Why am I sharing all of this?  Because last week God answered one of my prayers, I'm reading this book on prayer, and on top of that the sermon today was on prayer.  For the whole past month I have been missing the interactions I have had with students since they have been back in school.   I told God that I really missed the students and then this past Thursday He brought me one!  I first met Phiona when she was in my group at the first camp I came to in January 2008.  She is one of about 6 girls that I really connected with and kept in touch with after the camp and saw on my multiple trips back here.

Phiona came by the office on Thursday last week just to say goodbye to me.  She is going back to spend time in her village with her grandmother and wasn't sure if she would be able to come back to Jinja before I leave in May.  How precious is that!  She told me she needed to get going because she was going to walk an extremely far distance in order to get to where she was going since she didn't have any money for transport.  So I remedied that problem and asked her if I could spend some time with her and take her to lunch.  She gratefully accepted my offer and into town we went.  We went to Park Villa Restaurant and I had the opportunity to just sit and talk with her for about an hour.  She lost both of her parents right after her youngest sibling was born and has stayed with her grandmother ever since.  She plans to go to vocational school next year to be a nurse.  I told her how glad I was that she wanted to do that because I know that she will be different from the nurses that I've heard about here who could care less about their patients.   It was such a blessing to be there with her!  After we finished we went outside to see that it was pouring buckets.  And of course I had forgotten my umbrella at the office, so I was like well we'd better just walk fast.  So I started walking after the rain had lessened a little bit and then I didn't get very far before it started pouring again so I went under an overhang.  Well Phiona had apparently watched me do all of this even though we both went into two different directions.  So she came down to where I was and kept me company for another 15 minutes before it slowed down again. 

Sunday we went to a different church.  We typically go to Victory Family Center but today we went to one of their church plants which is pastored by Godfrey, who we have hired many times to be our driver to go to the airport or Kampala.  In all of our hours spent in the car we have had many great conversations with him and have learned a lot about Christianity here in Uganda.  He is a really great man and you can really tell that he really loves Jesus.  Today he spoke about praying by faith by using James 5:15-18.  In these verses Elijah is mentioned as" a man with a nature like ours, and he prayed earnestly that it would not rain, and it did not rain on the earth for three years and six months.  Then he prayed again and the sky poured rain and the earth produced fruit."  When Elijah was a prophet in the Old Testament, Israel was involved in a lot of sinful things but he knew God's will for Israel and he knew his God.  Godfrey said that we are so easily prone to being deceived into thinking that the things of this world are better for us than God's will.  We turn from God just like the Israelites did.  Elijah was an ordinary person but he believed in what God said in His Word and he believed in the One he was praying to.   He encouraged us to memorize God's Word and pray God's Word over things because it is so powerful.  He said we need to know God's Word here in Uganda because we are so easily deceived.

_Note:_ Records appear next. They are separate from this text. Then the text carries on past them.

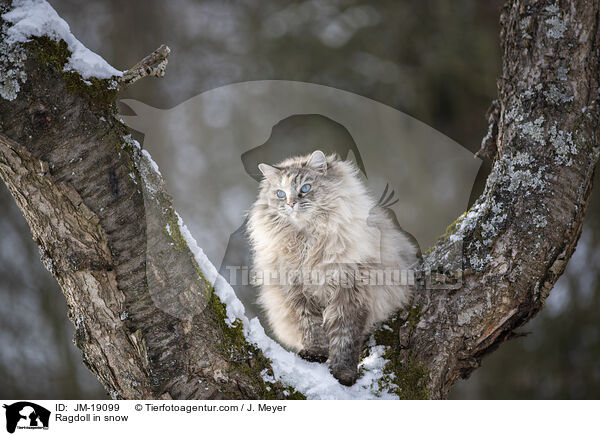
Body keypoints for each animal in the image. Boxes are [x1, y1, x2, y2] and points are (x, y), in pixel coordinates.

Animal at [246, 150, 420, 384]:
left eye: (305, 188)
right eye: (280, 194)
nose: (291, 203)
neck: (308, 243)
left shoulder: (350, 293)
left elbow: (344, 339)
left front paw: (343, 375)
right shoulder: (297, 293)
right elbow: (312, 330)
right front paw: (315, 355)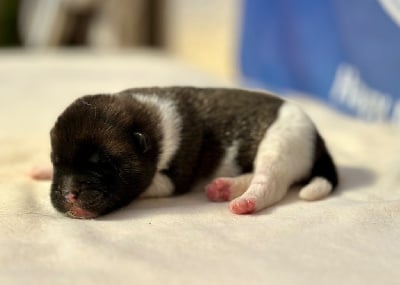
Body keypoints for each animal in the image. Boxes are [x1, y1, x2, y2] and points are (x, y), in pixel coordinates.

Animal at [43, 86, 338, 217]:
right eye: (57, 162)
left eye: (102, 164)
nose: (68, 194)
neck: (149, 122)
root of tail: (318, 137)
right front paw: (42, 170)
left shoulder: (174, 177)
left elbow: (147, 185)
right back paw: (224, 188)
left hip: (281, 141)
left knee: (270, 180)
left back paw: (246, 201)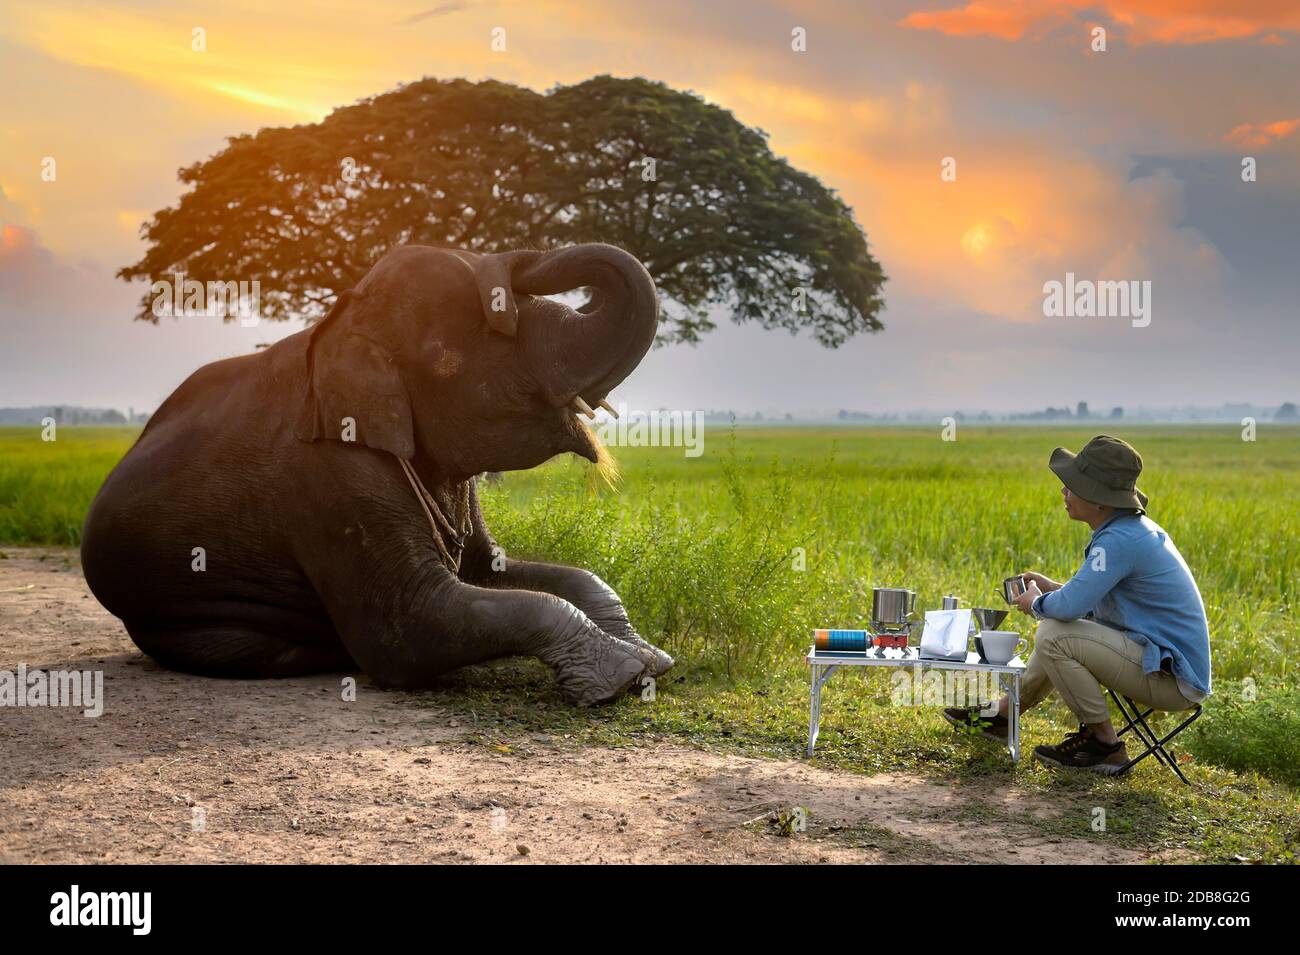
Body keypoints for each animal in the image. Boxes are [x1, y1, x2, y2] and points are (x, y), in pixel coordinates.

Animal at [81, 242, 676, 706]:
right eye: (496, 327)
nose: (506, 263)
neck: (347, 325)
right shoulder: (328, 476)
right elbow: (409, 629)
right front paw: (620, 677)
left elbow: (499, 572)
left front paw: (651, 658)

He told us about a woman who went to a pastor who was staying at a hotel in town and said I will pray for your problems for 50,000 shillings.   The woman said she only had 30,000 and the pastor said that's ok I will pray for you and your problem will be partly solved.  (WOW!)  The pastor had told Mary Ann the previous day about a young boy that came to him and wanted prayer from him because a witchdoctor had put a stone into his body.  The witchdoctor took a stone in his hand and did a (what we call in America-a magic trick) and made it disappear leaving the boy to believe that the stone was now in his body!  (WOW!)  There is a lot of deception here.  My prayer is that God would continue to build up my faith in Him and that His truth would reign here.